Comment 4. There are two sections titled “Assessment of the toxicity of the cellular product”; the second actually treats oncogenicity/tumorigenicity/teratogenicity. Please retitle it to “3. Oncogenicity, Tumorigenicity, and Teratogenicity” and fix downstream numbering.

Response 4.  Thank you for your comment. This typo was corrected.

Comment 5. Section 4: Immunogenicity: the author cover innate assays (NK degranulation/CD107a, LDH) and MLR; consider adding ELISpot (IFN-γ), donor-specific anti-HLA antibody monitoring, and complement activation assays (C3a/C5a) especially for repeated dosing or matrix-containing products. For hypoimmunogenic (“universal”) cells, add a balancing note on NK escape strategies (e.g., HLA-E/HLA-G overexpression) and the need for in vivo confirmation under inflammatory cytokine exposure (IFN-γ up-regulates HLA).

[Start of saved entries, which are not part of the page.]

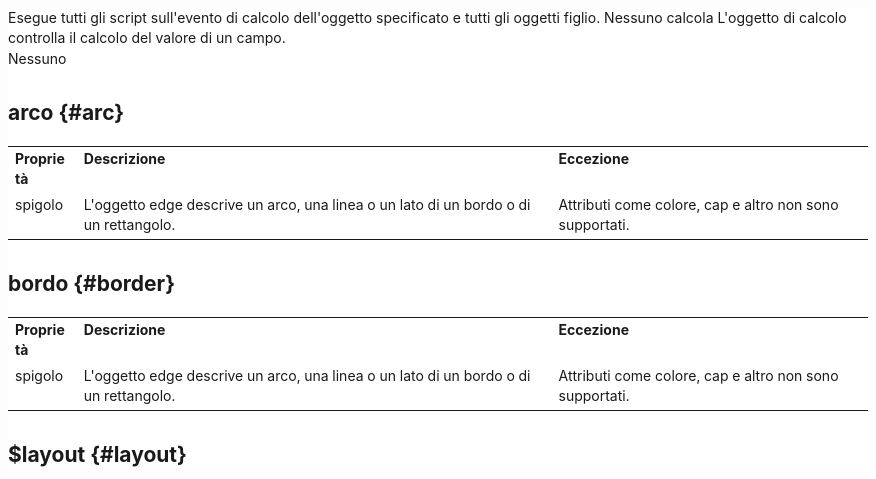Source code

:    <td>Esegue tutti gli script sull'evento di calcolo dell'oggetto specificato e tutti gli oggetti figlio.</td>
   <td>Nessuno</td>
  </tr>
  <tr>
   <td>calcola</td>
   <td>L'oggetto di calcolo controlla il calcolo del valore di un campo.<br /> </td>
   <td>Nessuno</td>
  </tr>
 </tbody>
</table>

## arco {#arc}

<table>
 <tbody>
  <tr>
   <td><strong>Proprietà<strong></strong></strong></td>
   <td><strong>Descrizione<strong></strong></strong></td>
   <td><strong>Eccezione<strong></strong></strong></td>
  </tr>
  <tr>
   <td>spigolo</td>
   <td>L'oggetto edge descrive un arco, una linea o un lato di un bordo o di un rettangolo.<br /> </td>
   <td>Attributi come colore, cap e altro non sono supportati. </td>
  </tr>
 </tbody>
</table>

## bordo {#border}

<table>
 <tbody>
  <tr>
   <td><strong>Proprietà<strong></strong></strong></td>
   <td><strong>Descrizione<strong></strong></strong></td>
   <td><strong>Eccezione<strong></strong></strong></td>
  </tr>
  <tr>
   <td>spigolo</td>
   <td>L'oggetto edge descrive un arco, una linea o un lato di un bordo o di un rettangolo.<br /> </td>
   <td>Attributi come colore, cap e altro non sono supportati. </td>
  </tr>
 </tbody>
</table>

## $layout {#layout}
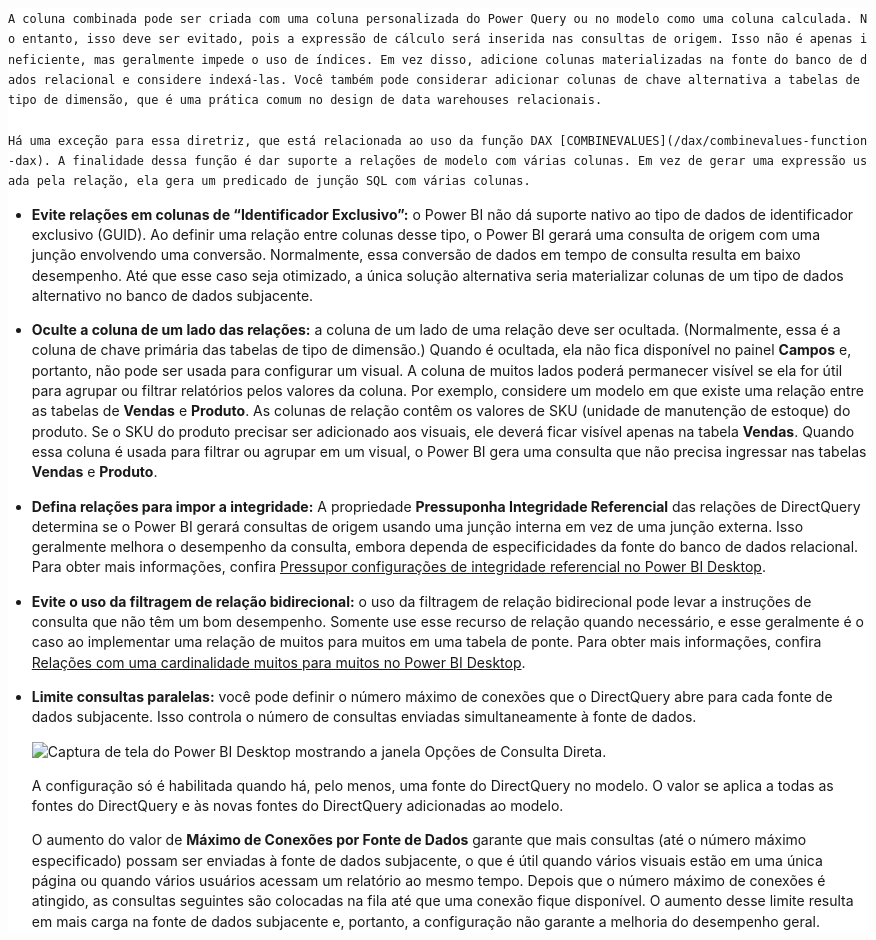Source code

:     A coluna combinada pode ser criada com uma coluna personalizada do Power Query ou no modelo como uma coluna calculada. No entanto, isso deve ser evitado, pois a expressão de cálculo será inserida nas consultas de origem. Isso não é apenas ineficiente, mas geralmente impede o uso de índices. Em vez disso, adicione colunas materializadas na fonte do banco de dados relacional e considere indexá-las. Você também pode considerar adicionar colunas de chave alternativa a tabelas de tipo de dimensão, que é uma prática comum no design de data warehouses relacionais.
    
    Há uma exceção para essa diretriz, que está relacionada ao uso da função DAX [COMBINEVALUES](/dax/combinevalues-function-dax). A finalidade dessa função é dar suporte a relações de modelo com várias colunas. Em vez de gerar uma expressão usada pela relação, ela gera um predicado de junção SQL com várias colunas.
- **Evite relações em colunas de “Identificador Exclusivo”:** o Power BI não dá suporte nativo ao tipo de dados de identificador exclusivo (GUID). Ao definir uma relação entre colunas desse tipo, o Power BI gerará uma consulta de origem com uma junção envolvendo uma conversão. Normalmente, essa conversão de dados em tempo de consulta resulta em baixo desempenho. Até que esse caso seja otimizado, a única solução alternativa seria materializar colunas de um tipo de dados alternativo no banco de dados subjacente.
- **Oculte a coluna de um lado das relações:** a coluna de um lado de uma relação deve ser ocultada. (Normalmente, essa é a coluna de chave primária das tabelas de tipo de dimensão.) Quando é ocultada, ela não fica disponível no painel **Campos** e, portanto, não pode ser usada para configurar um visual. A coluna de muitos lados poderá permanecer visível se ela for útil para agrupar ou filtrar relatórios pelos valores da coluna. Por exemplo, considere um modelo em que existe uma relação entre as tabelas de **Vendas** e **Produto**. As colunas de relação contêm os valores de SKU (unidade de manutenção de estoque) do produto. Se o SKU do produto precisar ser adicionado aos visuais, ele deverá ficar visível apenas na tabela **Vendas**. Quando essa coluna é usada para filtrar ou agrupar em um visual, o Power BI gera uma consulta que não precisa ingressar nas tabelas **Vendas** e **Produto**.
- **Defina relações para impor a integridade:** A propriedade **Pressuponha Integridade Referencial** das relações de DirectQuery determina se o Power BI gerará consultas de origem usando uma junção interna em vez de uma junção externa. Isso geralmente melhora o desempenho da consulta, embora dependa de especificidades da fonte do banco de dados relacional. Para obter mais informações, confira [Pressupor configurações de integridade referencial no Power BI Desktop](../connect-data/desktop-assume-referential-integrity.md).
- **Evite o uso da filtragem de relação bidirecional:** o uso da filtragem de relação bidirecional pode levar a instruções de consulta que não têm um bom desempenho. Somente use esse recurso de relação quando necessário, e esse geralmente é o caso ao implementar uma relação de muitos para muitos em uma tabela de ponte. Para obter mais informações, confira [Relações com uma cardinalidade muitos para muitos no Power BI Desktop](../transform-model/desktop-many-to-many-relationships.md).
- **Limite consultas paralelas:** você pode definir o número máximo de conexões que o DirectQuery abre para cada fonte de dados subjacente. Isso controla o número de consultas enviadas simultaneamente à fonte de dados.

    ![Captura de tela do Power BI Desktop mostrando a janela Opções de Consulta Direta.](media/directquery-model-guidance/directquery-model-guidance-desktop-options-current-file-directquery.png)
    
    A configuração só é habilitada quando há, pelo menos, uma fonte do DirectQuery no modelo. O valor se aplica a todas as fontes do DirectQuery e às novas fontes do DirectQuery adicionadas ao modelo.

    O aumento do valor de **Máximo de Conexões por Fonte de Dados** garante que mais consultas (até o número máximo especificado) possam ser enviadas à fonte de dados subjacente, o que é útil quando vários visuais estão em uma única página ou quando vários usuários acessam um relatório ao mesmo tempo. Depois que o número máximo de conexões é atingido, as consultas seguintes são colocadas na fila até que uma conexão fique disponível. O aumento desse limite resulta em mais carga na fonte de dados subjacente e, portanto, a configuração não garante a melhoria do desempenho geral.
    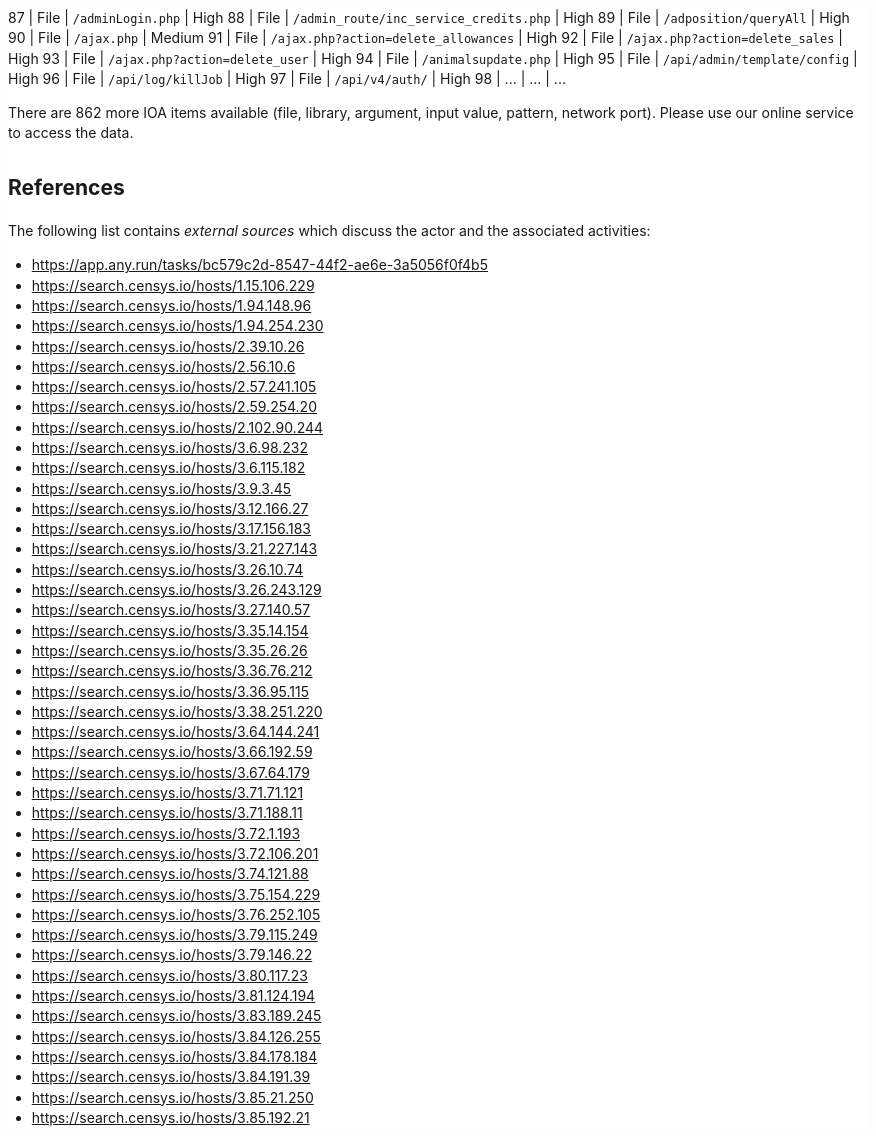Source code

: 87 | File | `/adminLogin.php` | High
88 | File | `/admin_route/inc_service_credits.php` | High
89 | File | `/adposition/queryAll` | High
90 | File | `/ajax.php` | Medium
91 | File | `/ajax.php?action=delete_allowances` | High
92 | File | `/ajax.php?action=delete_sales` | High
93 | File | `/ajax.php?action=delete_user` | High
94 | File | `/animalsupdate.php` | High
95 | File | `/api/admin/template/config` | High
96 | File | `/api/log/killJob` | High
97 | File | `/api/v4/auth/` | High
98 | ... | ... | ...

There are 862 more IOA items available (file, library, argument, input value, pattern, network port). Please use our online service to access the data.

## References

The following list contains _external sources_ which discuss the actor and the associated activities:

* https://app.any.run/tasks/bc579c2d-8547-44f2-ae6e-3a5056f0f4b5
* https://search.censys.io/hosts/1.15.106.229
* https://search.censys.io/hosts/1.94.148.96
* https://search.censys.io/hosts/1.94.254.230
* https://search.censys.io/hosts/2.39.10.26
* https://search.censys.io/hosts/2.56.10.6
* https://search.censys.io/hosts/2.57.241.105
* https://search.censys.io/hosts/2.59.254.20
* https://search.censys.io/hosts/2.102.90.244
* https://search.censys.io/hosts/3.6.98.232
* https://search.censys.io/hosts/3.6.115.182
* https://search.censys.io/hosts/3.9.3.45
* https://search.censys.io/hosts/3.12.166.27
* https://search.censys.io/hosts/3.17.156.183
* https://search.censys.io/hosts/3.21.227.143
* https://search.censys.io/hosts/3.26.10.74
* https://search.censys.io/hosts/3.26.243.129
* https://search.censys.io/hosts/3.27.140.57
* https://search.censys.io/hosts/3.35.14.154
* https://search.censys.io/hosts/3.35.26.26
* https://search.censys.io/hosts/3.36.76.212
* https://search.censys.io/hosts/3.36.95.115
* https://search.censys.io/hosts/3.38.251.220
* https://search.censys.io/hosts/3.64.144.241
* https://search.censys.io/hosts/3.66.192.59
* https://search.censys.io/hosts/3.67.64.179
* https://search.censys.io/hosts/3.71.71.121
* https://search.censys.io/hosts/3.71.188.11
* https://search.censys.io/hosts/3.72.1.193
* https://search.censys.io/hosts/3.72.106.201
* https://search.censys.io/hosts/3.74.121.88
* https://search.censys.io/hosts/3.75.154.229
* https://search.censys.io/hosts/3.76.252.105
* https://search.censys.io/hosts/3.79.115.249
* https://search.censys.io/hosts/3.79.146.22
* https://search.censys.io/hosts/3.80.117.23
* https://search.censys.io/hosts/3.81.124.194
* https://search.censys.io/hosts/3.83.189.245
* https://search.censys.io/hosts/3.84.126.255
* https://search.censys.io/hosts/3.84.178.184
* https://search.censys.io/hosts/3.84.191.39
* https://search.censys.io/hosts/3.85.21.250
* https://search.censys.io/hosts/3.85.192.21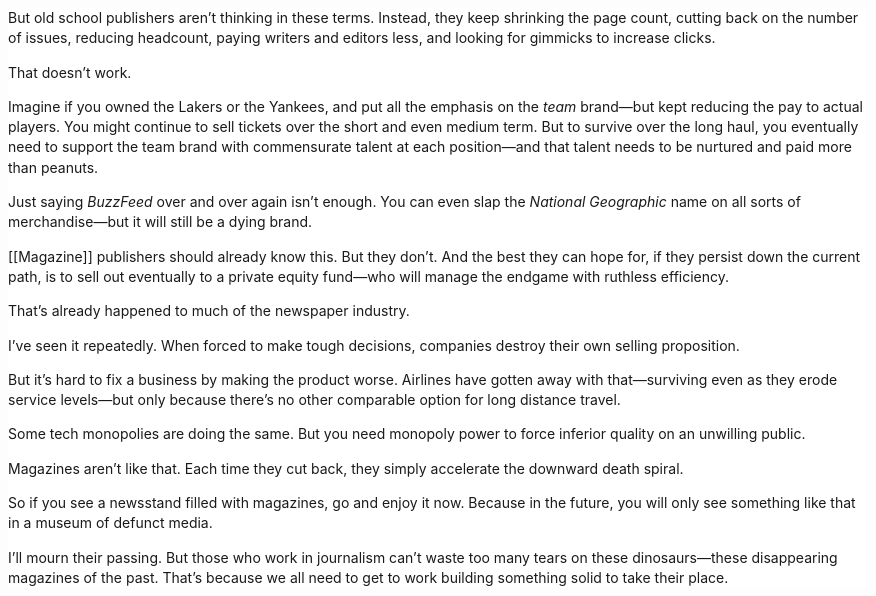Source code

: But old school publishers aren’t thinking in these terms. Instead, they keep shrinking the page count, cutting back on the number of issues, reducing headcount, paying writers and editors less, and looking for gimmicks to increase clicks.

That doesn’t work. 

Imagine if you owned the Lakers or the Yankees, and put all the emphasis on the _team_ brand—but kept reducing the pay to actual players. You might continue to sell tickets over the short and even medium term. But to survive over the long haul, you eventually need to support the team brand with commensurate talent at each position—and that talent needs to be nurtured and paid more than peanuts. 

Just saying _BuzzFeed_ over and over again isn’t enough. You can even slap the _National Geographic_ name on all sorts of merchandise—but it will still be a dying brand. 

[[Magazine]] publishers should already know this. But they don’t. And the best they can hope for, if they persist down the current path, is to sell out eventually to a private equity fund—who will manage the endgame with ruthless efficiency. 

That’s already happened to much of the newspaper industry. 

I’ve seen it repeatedly. When forced to make tough decisions, companies destroy their own selling proposition. 

But it’s hard to fix a business by making the product worse. Airlines have gotten away with that—surviving even as they erode service levels—but only because there’s no other comparable option for long distance travel. 

Some tech monopolies are doing the same. But you need monopoly power to force inferior quality on an unwilling public. 

Magazines aren’t like that. Each time they cut back, they simply accelerate the downward death spiral. 

So if you see a newsstand filled with magazines, go and enjoy it now. Because in the future, you will only see something like that in a museum of defunct media. 

I’ll mourn their passing. But those who work in journalism can’t waste too many tears on these dinosaurs—these disappearing magazines of the past. That’s because we all need to get to work building something solid to take their place.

Response 5. Thank you for your suggestion. We added information regarding ELISpot (IFN-γ), donor-specific anti-HLA antibody monitoring, and complement activation assays (C3a/C5a) lines 391-399, 416-421, 437-446. Also we added information about NK escape strategies (HLA-E/HLA-G overexpression) for hypoimmunogenic (“universal”) cells, and influence of exposure inflammatory on HLA modulation lines 408-415, 468-471.

Comment 6. Standardize terms (e.g., “biodistribution” not “bio-distribution”), correct typos (“transplantate” → “transplant”). Check thoroughly the entire manuscript.

Response 6. Thank you for your comment. This typo was corrected.